Die psychosoziale Seite der Krebserkrankung werde zu Anfang häufig vernachlässigt, sagt Joos. Sie ermutigt Patienten, sich gleich Hilfe zu suchen. Beratungsstellen gibt es bei der Deutschen Krebshilfe, beim Krebsinformationsdienst oder der Deutschen Krebsgesellschaft.

Büchner stellte sich nach der Operation und Chemotherapie auch eine Reihe praktischer Fragen. Nach maximal 78 Wochen zahlt die Krankenkasse kein Krankengeld mehr. Arbeiten konnte die dreifache Mutter zu diesem Zeitpunkt noch nicht. Idealerweise gibt es laut Weg-Remers in der Reha nicht nur medizinische und psychologische Hilfe, sondern auch eine sozialmedizinische Beratung, in der praktische Fragen geklärt werden: Kann ich irgendwann wieder in meinem Job arbeiten? Muss ich umschulen? 

Büchners Mann machte sie schließlich auf eine örtliche Selbsthilfegruppe aufmerksam. «Erst war ich skeptisch», gibt sie zu. Doch: «Die Leute dort waren gar nicht deprimiert und haben die ganze Zeit von ihren Leiden erzählt wie befürchtet. Sie waren fröhlich und haben gelacht.» Das habe ihr unheimlich gutgetan.

Heute leitet Büchner die Ortsgruppe in Bad Belzig bei Berlin, die mittlerweile zur Frauenselbsthilfe nach Krebs gehört. Sie organisiert Ausflüge, Sportgruppen, Fachvorträge. Es helfe nicht, die Folgen der Erkrankung zu ignorieren. Stattdessen müssten Patienten ihr Leben selbst wieder in die Hand nehmen und sich Hilfe suchen. Und dann gibt es auch noch die Hausärzte. «Sie spielen eine entscheidende Rolle, wenn die Patienten aus dem Krebszentrum entlassen werden», sagt Joos.

Bisher konzentriere sich die Nachsorge auf die Früherkennung von Rezidiven – also neuen Tumoren oder Tochtergeschwüren. «Das ist gut und wichtig, aber nicht alles», sagt Joos. Analog zum amerikanischen System, wo «Survivorship-Programme» biopsychosozial aufgestellt sind, gebe es auch in Deutschland immer mehr ganzheitlichere Nachsorge.

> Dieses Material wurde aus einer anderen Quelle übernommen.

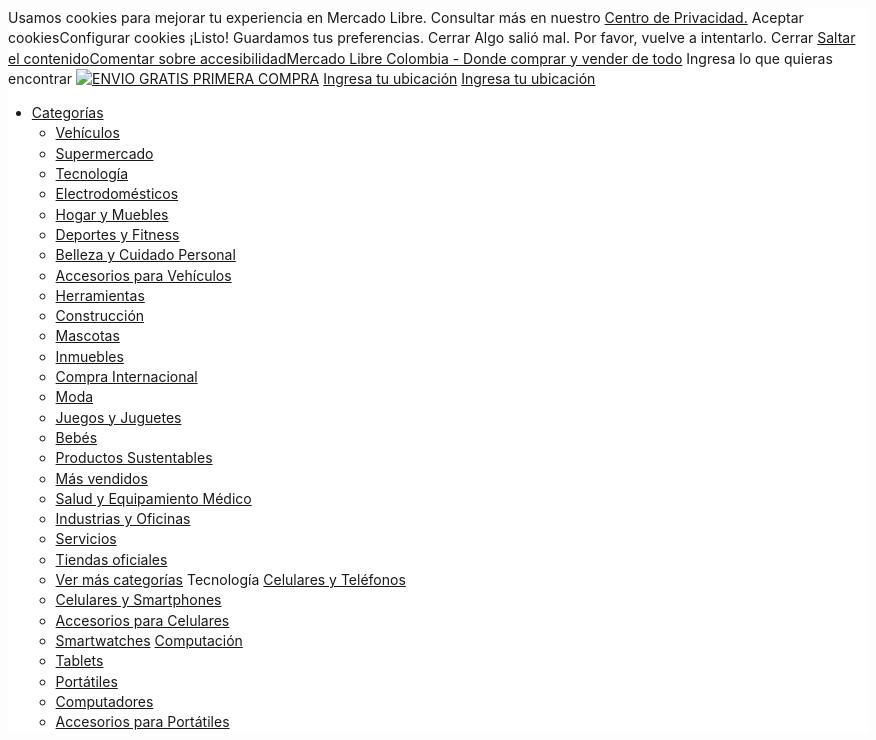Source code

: Usamos cookies para mejorar tu experiencia en Mercado Libre. Consultar más en nuestro [Centro de Privacidad.](https://www.mercadolibre.com.co/privacidad#tech-and-cookies)
Aceptar cookiesConfigurar cookies
¡Listo! Guardamos tus preferencias.
Cerrar
Algo salió mal. Por favor, vuelve a intentarlo.
Cerrar
[Saltar el contenido](https://www.mercadolibre.com.co/c/instrumentos-musicales#root-app)[Comentar sobre accesibilidad](https://www.mercadolibre.com.co/accesibilidad/feedback)[Mercado Libre Colombia - Donde comprar y vender de todo](https://www.mercadolibre.com.co)
Ingresa lo que quieras encontrar
[![ENVIO GRATIS PRIMERA COMPRA](https://http2.mlstatic.com/D_NQ_614112-MLA83386949070_042025-OO.webp)](https://www.mercadolibre.com.co/l/descarga-la-app#DEAL_ID=MCO23116&S=MKT&V=1&T=BME&L=MKTG_UNKAUDFSNBAPPEXCLUSIVE&me.audience=unknown&me.bu=3&me.bu_line=26&me.component_id=banner_menu_web_ml&me.content_id=UNK_FREE_SHIPPING_NB&me.flow=-1&me.logic=user_journey&me.position=0)
[Ingresa tu ubicación](https://www.mercadolibre.com.co/navigation/addresses-hub?go=https%3A%2F%2Fwww.mercadolibre.com.co%2Fc%2Finstrumentos-musicales)
[Ingresa tu ubicación](https://www.mercadolibre.com.co/navigation/addresses-hub?go=https%3A%2F%2Fwww.mercadolibre.com.co%2Fc%2Finstrumentos-musicales)
  * [Categorías](https://www.mercadolibre.com.co/categorias#nav-header)
    * [Vehículos](https://www.mercadolibre.com.co/vehiculos/#menu=categories)
    * [Supermercado](https://www.mercadolibre.com.co/ofertas/supermercado#menu=categories)
    * [Tecnología](https://www.mercadolibre.com.co/c/instrumentos-musicales#/)
    * [Electrodomésticos](https://www.mercadolibre.com.co/c/electrodomesticos#menu=categories)
    * [Hogar y Muebles](https://www.mercadolibre.com.co/c/hogar-y-muebles#menu=categories)
    * [Deportes y Fitness](https://www.mercadolibre.com.co/c/deportes-y-fitness#menu=categories)
    * [Belleza y Cuidado Personal](https://www.mercadolibre.com.co/c/belleza-y-cuidado-personal#menu=categories)
    * [Accesorios para Vehículos](https://www.mercadolibre.com.co/c/accesorios-para-vehiculos#menu=categories)
    * [Herramientas](https://www.mercadolibre.com.co/c/herramientas#menu=categories)
    * [Construcción](https://www.mercadolibre.com.co/c/construccion#menu=categories)
    * [Mascotas](https://www.mercadolibre.com.co/c/animales-y-mascotas#menu=categories)
    * [Inmuebles](https://www.mercadolibre.com.co/inmuebles/#menu=categories)
    * [Compra Internacional](https://www.mercadolibre.com.co/importados/compra-internacional#menu=categories&origin=home)
    * [Moda](https://www.mercadolibre.com.co/c/ropa-y-accesorios#menu=categories)
    * [Juegos y Juguetes](https://www.mercadolibre.com.co/c/juegos-y-juguetes#menu=categories)
    * [Bebés](https://www.mercadolibre.com.co/c/bebes#menu=categories)
    * [Productos Sustentables](https://www.mercadolibre.com.co/productos-sustentables#menu=categories)
    * [Más vendidos](https://www.mercadolibre.com.co/mas-vendidos#menu=categories)
    * [Salud y Equipamiento Médico](https://www.mercadolibre.com.co/c/salud-y-equipamiento-medico#menu=categories)
    * [Industrias y Oficinas](https://www.mercadolibre.com.co/c/industrias-y-oficinas#menu=categories)
    * [Servicios](https://www.mercadolibre.com.co/c/servicios#menu=categories)
    * [Tiendas oficiales](https://www.mercadolibre.com.co/tiendas-oficiales#menu=categories)
    * [Ver más categorías](https://www.mercadolibre.com.co/categorias#menu=categories)
Tecnología
[Celulares y Teléfonos](https://www.mercadolibre.com.co/c/celulares-y-telefonos#menu=categories)
    * [Celulares y Smartphones](https://listado.mercadolibre.com.co/celulares-telefonos/celulares-smartphones/#menu=categories)
    * [Accesorios para Celulares](https://listado.mercadolibre.com.co/celulares-telefonos/accesorios-celulares/#menu=categories)
    * [Smartwatches](https://listado.mercadolibre.com.co/celulares-telefonos/smartwatches-accesorios/smartwatches/#menu=categories)
[Computación](https://www.mercadolibre.com.co/c/computacion#menu=categories)
    * [Tablets](https://listado.mercadolibre.com.co/computacion/tablets-accesorios/tablets/#menu=categories)
    * [Portátiles](https://listado.mercadolibre.com.co/computacion/portatiles-accesorios/portatiles/#menu=categories)
    * [Computadores](https://listado.mercadolibre.com.co/computacion/pc-escritorio/computadores/#menu=categories)
    * [Accesorios para Portátiles](https://listado.mercadolibre.com.co/computacion/portatiles-accesorios/accesorios-portatiles/#menu=categories)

Uta Büchner beschäftigte manches auch Jahre später – etwa ihre verlorene Brust. «15 Jahre lang fühlte ich mich unvollkommen.» Dann erst fand sie über die Frauenselbsthilfe eine überzeugende Methode, durch eine OP die Brust aufzubauen. Der Operateur bat sie nach dem Eingriff um ihre Hand und legte diese auf die «neue» Brust. «Diesen Moment», sagt Büchner, «den vergesse ich nie in meinem Leben.»